Grudgingly, the three complied.
Noda Kazuhiro revealed a Man Scroll. The other two held Heaven Scrolls.
Oguri turned toward Lock. "Well then, Lock. Who do you choose?"
Lock's gaze swept over the three. His choice was immediate. He pointed at Kazuhiro. "Him."
Gasps rippled through the crowd. Of the three, Kazuhiro was among the strongest—something even his rivals had admitted when they'd ganged up on him earlier. For Lock to pick him outright seemed reckless.
But Lock's voice remained calm, matter-of-fact. "The Man Scroll is what I need."
At that, the atmosphere shifted. The others traded looks, some even licking their lips. Lock had revealed something important.
He already had a Heaven Scroll. That, combined with the Earth Scroll in his hand, meant he was just one step away from completing the set.
Very few here had managed to gather two scrolls. For Lock to show his hand so openly—it made him a tempting target.
The truth was, this "competition" looked simple on the surface but was full of hidden complexity. No one knew exactly which scrolls someone else carried unless they revealed them in battle. Choosing when to challenge and when to hold back was a gamble.
The rules, as Oguri had explained, were straightforward: challengers must wager two scrolls, while the defender only needed to put up one. On paper, the challenger was at a disadvantage. In reality, if your strength was overwhelming, it became an opportunity to clean house.
And even if someone managed to collect all three scrolls, they weren't allowed to simply walk away. The exam only ended once three finalists were determined. Anyone with a full set too early would immediately become a target, hounded until their prize was stripped away.

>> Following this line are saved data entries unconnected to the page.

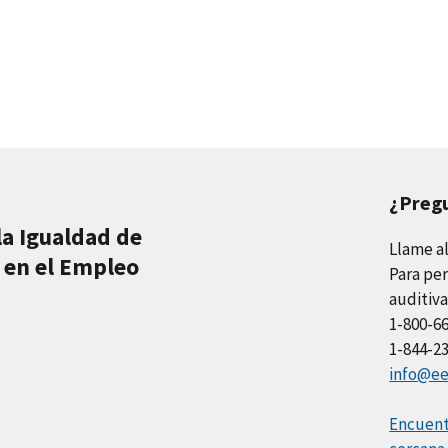
¿Preg
la Igualdad de
Llame a
 en el Empleo
Para per
auditiva
1-800-6
1-844-2
info@ee
Encuentr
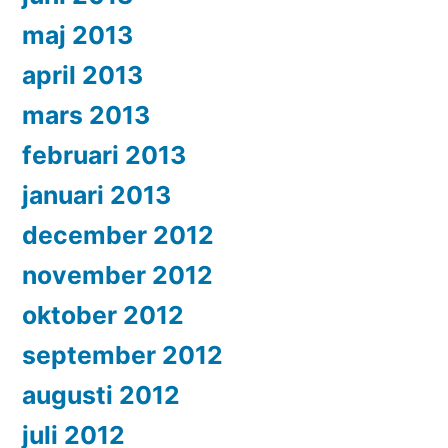
maj 2013
april 2013
mars 2013
februari 2013
januari 2013
december 2012
november 2012
oktober 2012
september 2012
augusti 2012
juli 2012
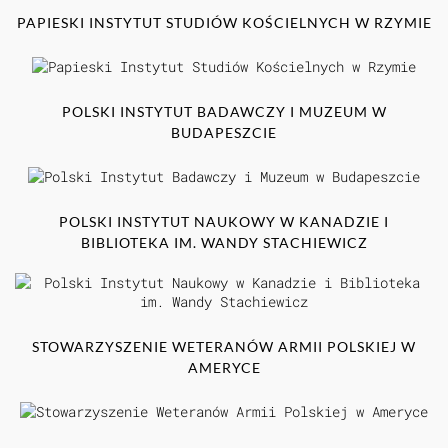
PAPIESKI INSTYTUT STUDIÓW KOŚCIELNYCH W RZYMIE
POLSKI INSTYTUT BADAWCZY I MUZEUM W
BUDAPESZCIE
POLSKI INSTYTUT NAUKOWY W KANADZIE I
BIBLIOTEKA IM. WANDY STACHIEWICZ
STOWARZYSZENIE WETERANÓW ARMII POLSKIEJ W
AMERYCE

Several of the Genin here had already learned that lesson the hard way. They'd held the full set once, only to lose it in the very next duel.

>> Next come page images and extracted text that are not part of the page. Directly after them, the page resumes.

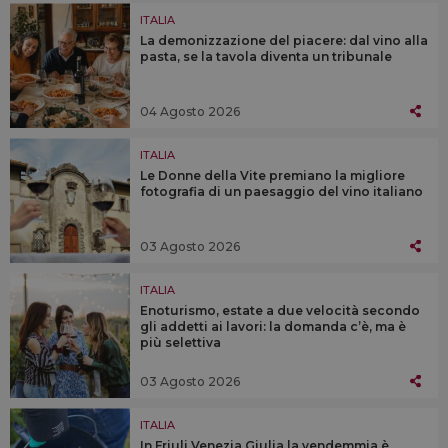
ITALIA
La demonizzazione del piacere: dal vino alla
pasta, se la tavola diventa un tribunale
04 Agosto 2026
ITALIA
Le Donne della Vite premiano la migliore
fotografia di un paesaggio del vino italiano
03 Agosto 2026
ITALIA
Enoturismo, estate a due velocità secondo
gli addetti ai lavori: la domanda c’è, ma è
più selettiva
03 Agosto 2026
ITALIA
In Friuli Venezia Giulia la vendemmia è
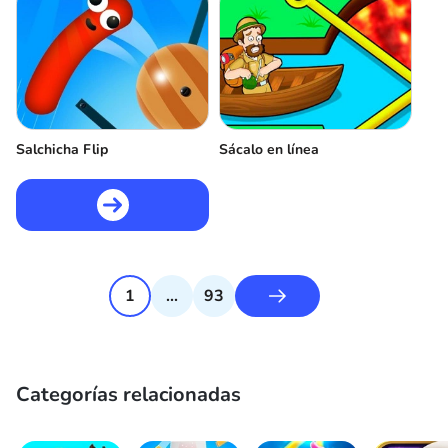
Salchicha Flip
Sácalo en línea
1
...
93
Categorías relacionadas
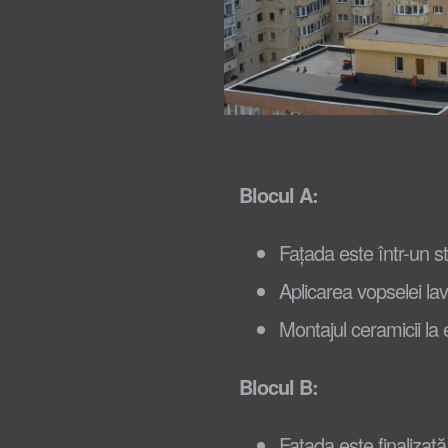
Blocul A:
Fațada este într-un st
Aplicarea vopselei lav
Montajul ceramicii la 
Blocul B:
Fațada este finalizată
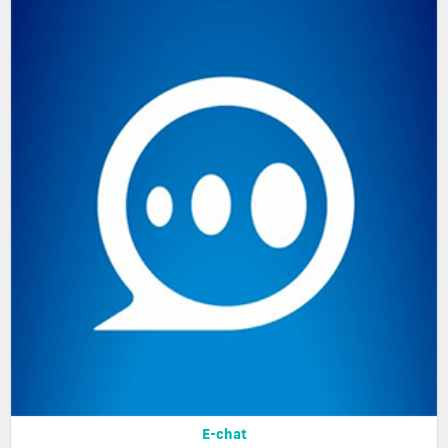
E-chat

In the end, strength decided everything. That was the truth hiding beneath the thin veneer of "fairness."
For these Genin, the appeal was obvious. Here, fights were controlled. No one aimed to kill, only to claim scrolls. It was far safer than the chaos outside, and ten thousand ryō was a small price to pay for survival.
To them, the Chunin promotion mattered. But their lives mattered more.
And so, with the wagers set, Lock stepped forward to face Noda Kazuhiro—the first of many who thought to test the youngest contender in the ring.